*Source*:
>>>

United States District Court, W.D. Michigan, Southern Division

June 8, 2015

DANIEL KELSEY, Plaintiff,
v.
PITSCH COMPANIES d/b/a Pitsch Wrecking, Defendant.

OPINION

JANET T. NEFF United States District Judge

Pending before the Court is Plaintiff’s “Motion for Partial Summary Disposition” (sic, “Summary Judgment”) (Dkt 30). Defendant has filed a Response (Dkt 31) opposing the motion and requesting summary judgment in Defendant’s favor pursuant to Fed.R.Civ.P. 56(f)(1). Plaintiff has filed a Reply (Dkt 29). Having fully considered the parties’ briefs, and accompanying exhibits, the Court finds that the facts and arguments are adequately presented in these materials and that oral argument is unnecessary. See W.D. Mich. LCivR 7.2(d). For the reasons that follow, the Court determines that Plaintiff’s motion is properly granted; Defendant’s request for summary judgment is accordingly denied.

I. Facts

The essential facts are not in dispute. Plaintiff entered into a contract with Defendant to pay $14, 477.03 for demolition of a house. Plaintiff owed Defendant a balance for the demolition, and sometime prior to April 23, 2013, he authorized an electronic withdrawal from his brokerage account by Defendant. Defendant subsequently debited Plaintiff’s account on April 23, 2013, on May 30 and 31, 2013 and on June 1, 2013 in amounts of $2, 000 each, for a total of $8, 000. Defendant ultimately returned the monies to Plaintiff and obtained a state court judgment against Plaintiff for $6, 691.64. Plaintiff filed this action alleging that the debits by Defendant were “unauthorized electronic transfers, ” in violation of the Electronic Fund Transfer Act (EFTA), 15 U.S.C. § 1601 et seq., and seeking statutory damages. Plaintiff moves for partial summary judgment on the issue of liability.

<<<

*Material shown*:
>>>

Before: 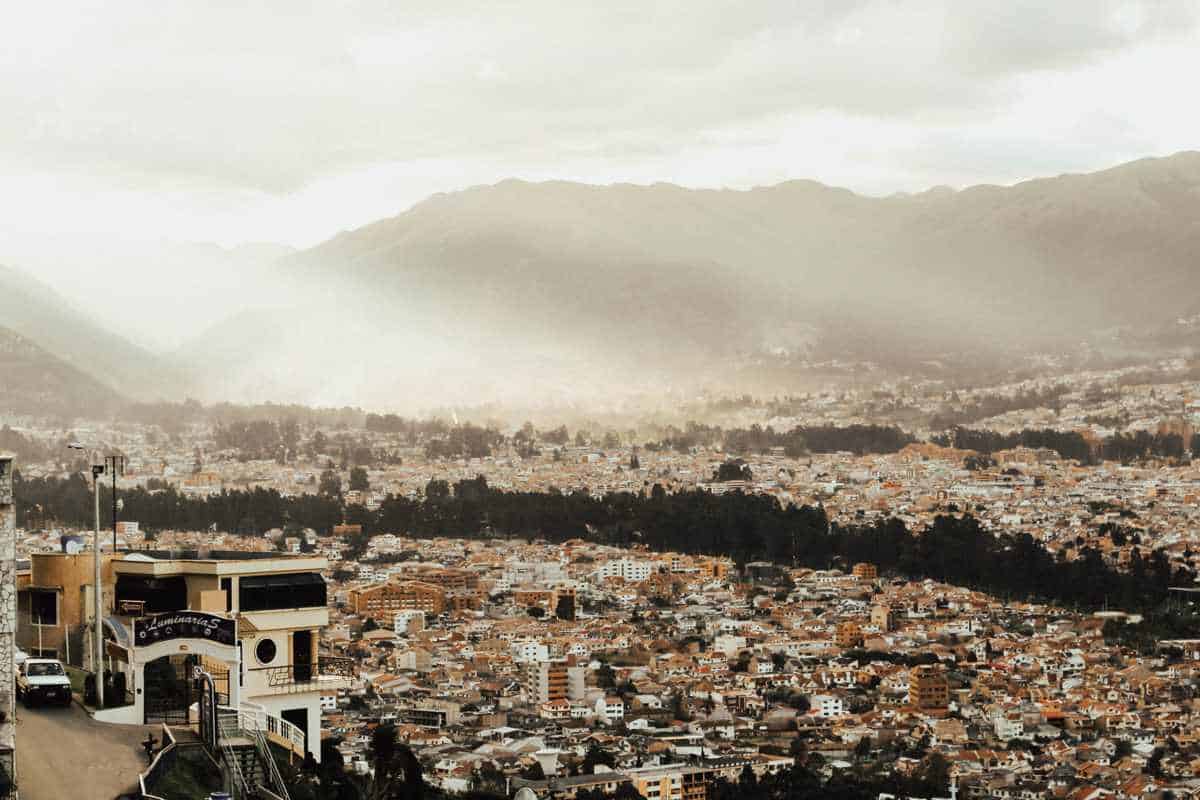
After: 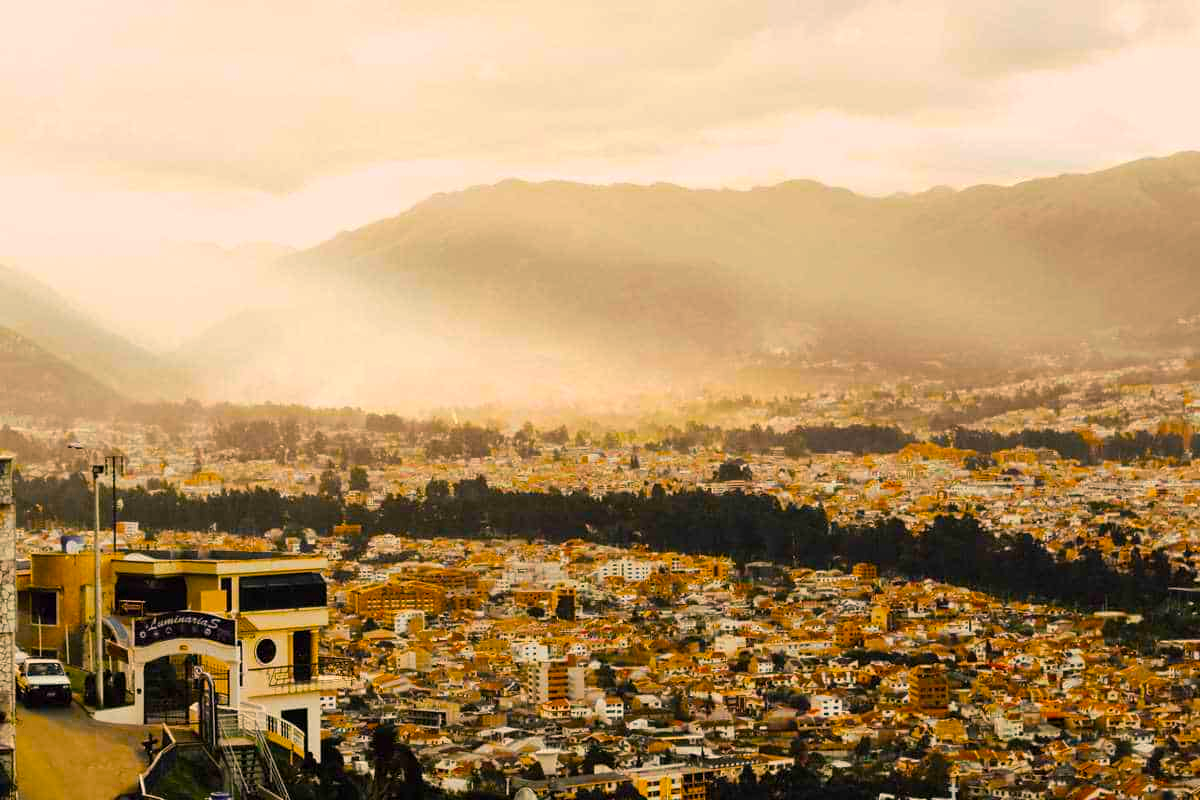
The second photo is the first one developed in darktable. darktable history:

<<<
>>>

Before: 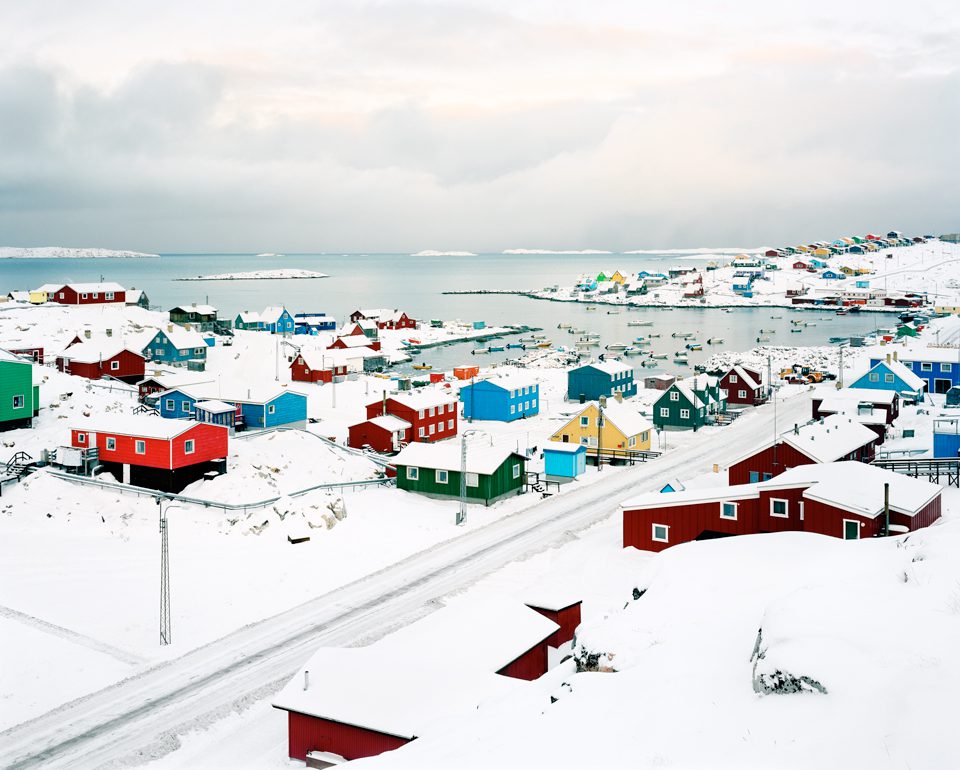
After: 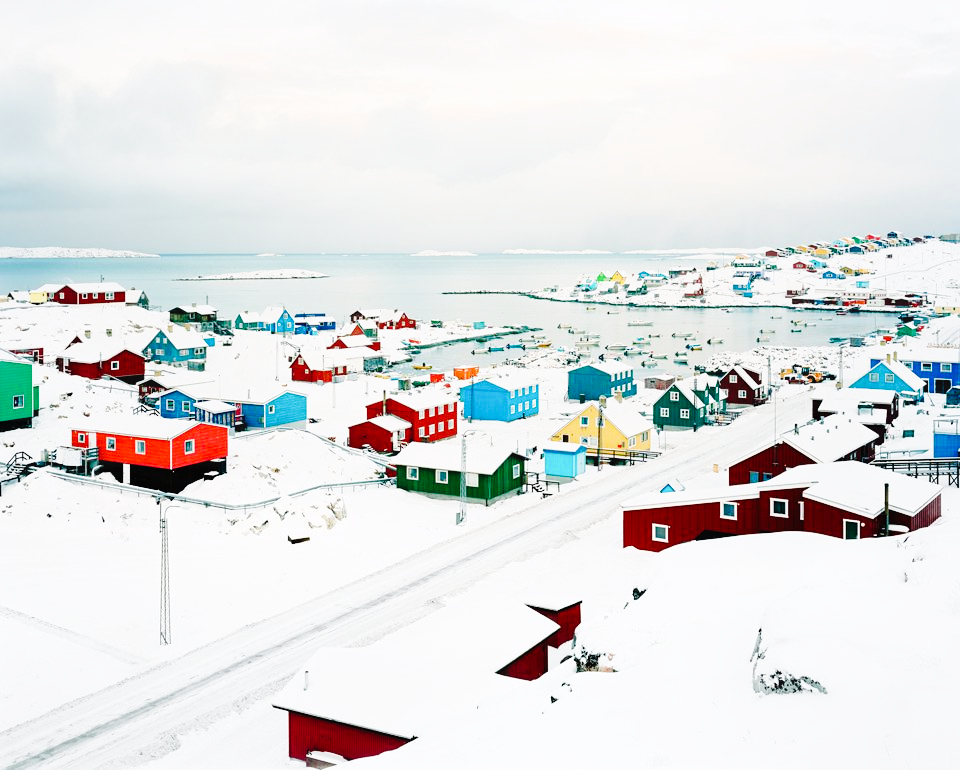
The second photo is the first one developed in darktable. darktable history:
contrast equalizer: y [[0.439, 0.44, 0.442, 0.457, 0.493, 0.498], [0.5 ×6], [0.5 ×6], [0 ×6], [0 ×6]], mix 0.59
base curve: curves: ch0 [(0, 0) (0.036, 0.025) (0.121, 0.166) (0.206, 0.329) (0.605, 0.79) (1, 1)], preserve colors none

<<<
>>>

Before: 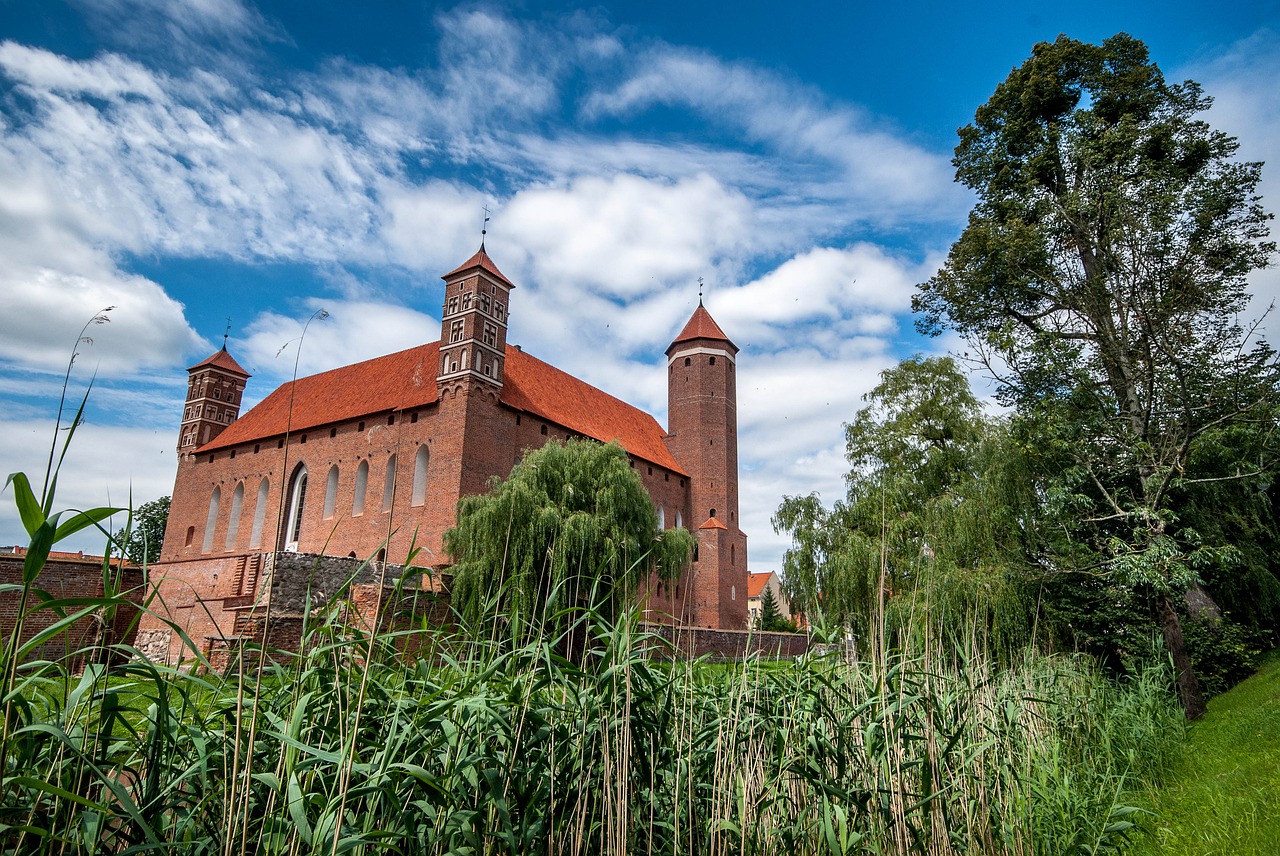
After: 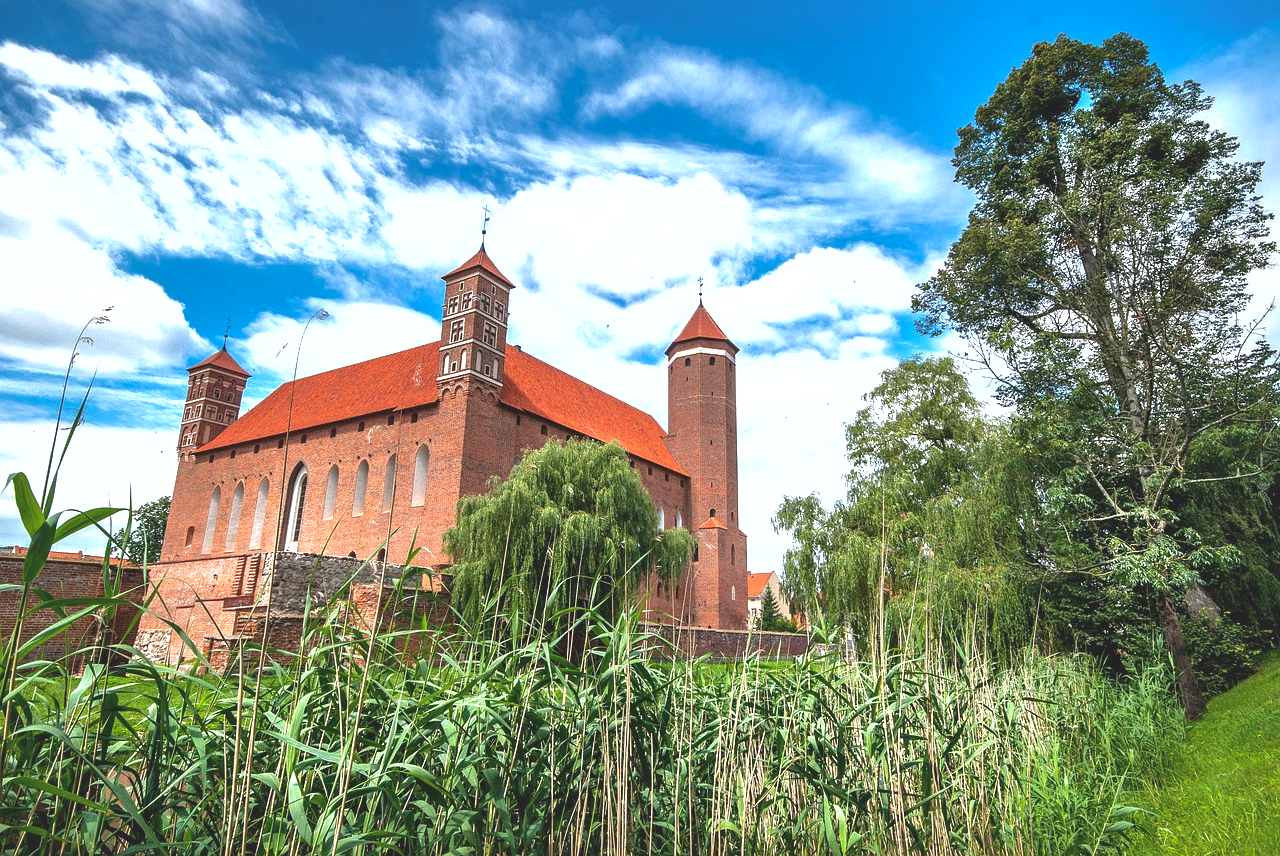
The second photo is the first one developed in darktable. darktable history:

<<<

*Requirements*: List every date on which, according to the court opinion, Defendant debited Plaintiff's account.

*Solved problem*: April 23, 2013; May 30, 2013; May 31, 2013; June 1, 2013